Breaking News: Morgan Freeman, Goodbye Morgan Freeman , we announce

As a young man, Freeman had aspirations of being a fighter pilot. However, a stint in the U.S. Air Force (1955–59) proved disappointing, and he turned his attention to acting. He made his Broadway debut in an all-Black production of Hello Dolly! in 1967. In the 1970s he continued to work on the stage and also appeared on the educational children’s television show The Electric Company as the character Easy Reader. Freeman’s performance in the film Brubaker (1980) and on the soap opera Another World (1982–84), along with several enthusiastic reviews for his theatrical work in the early 1980s, led to more challenging film roles.

Freeman’s portrayal of a dangerous hustler in Street Smart (1987) earned him his first Academy Award nomination, for best supporting actor. He was later nominated for a best-actor Oscar for his work in Driving Miss Daisy (1989), in which he re-created the role of Hoke after first performing it onstage. He evinced a disciplinarian principal in Lean on Me (1989), a hard-hearted Civil War soldier in Glory (1989), and an aging gunslinger in Unforgiven (1992). He made his directorial debut with the anti-apartheid film Bopha! (1993). A third Oscar nomination came for his soulful turn as a convict in The Shawshank Redemption (1994).
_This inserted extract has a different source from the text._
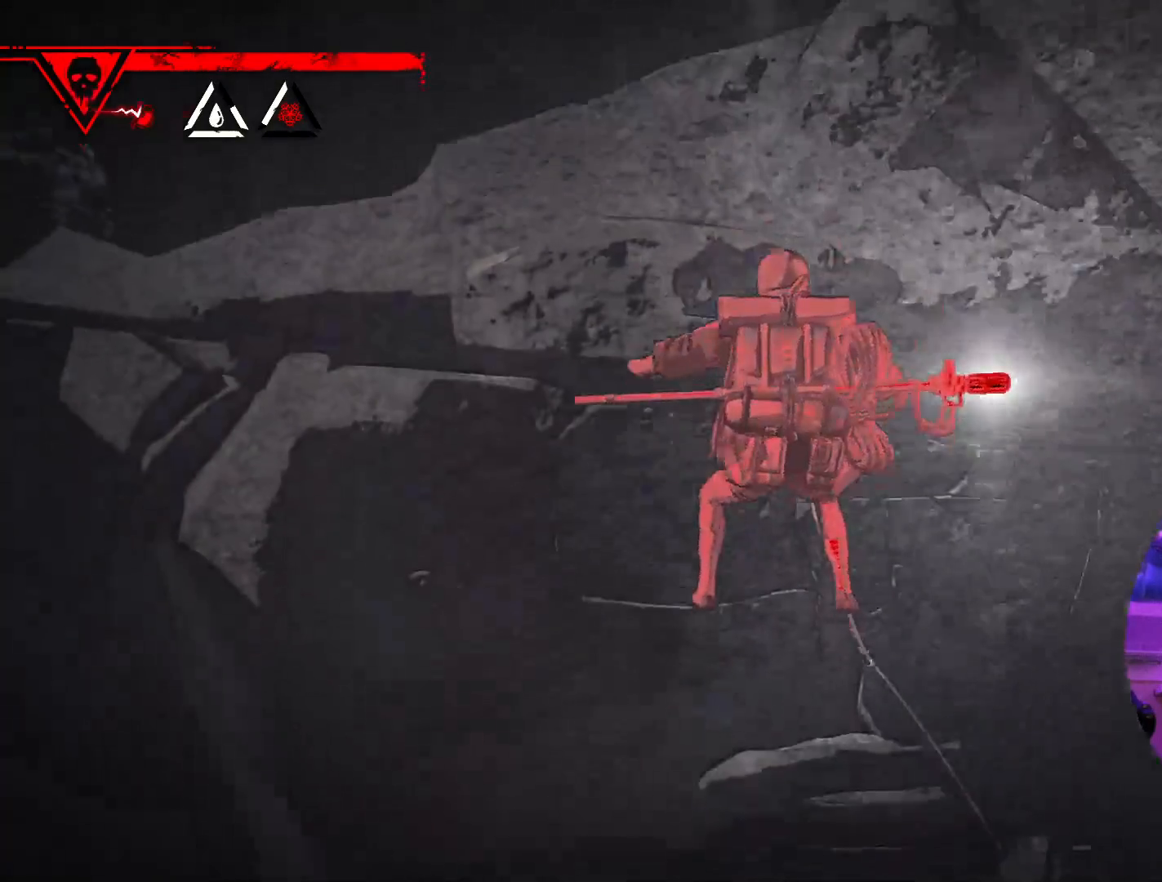
{"buttons": [], "left_stick": "center", "right_stick": "center", "events": []}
Freeman later appeared in several crime dramas, including Se7en (1995), Kiss the Girls (1997), and Along Came a Spider (2001)—the latter two based on James Patterson novels—as well as The Sum of All Fears (2002). He won an Academy Award for best supporting actor for his performance as a former boxer in Clint Eastwood’s Million Dollar Baby (2004) before appearing as Lucius Fox, a research-and-development guru, in Christopher Nolan’s Batman Begins (2005). Freeman reprised the latter role in the sequels The Dark Knight (2008) and The Dark Knight Rises (2012). In Rob Reiner’s The Bucket List (2007), he and Jack Nicholson played terminally ill cancer patients who make the most of their remaining time.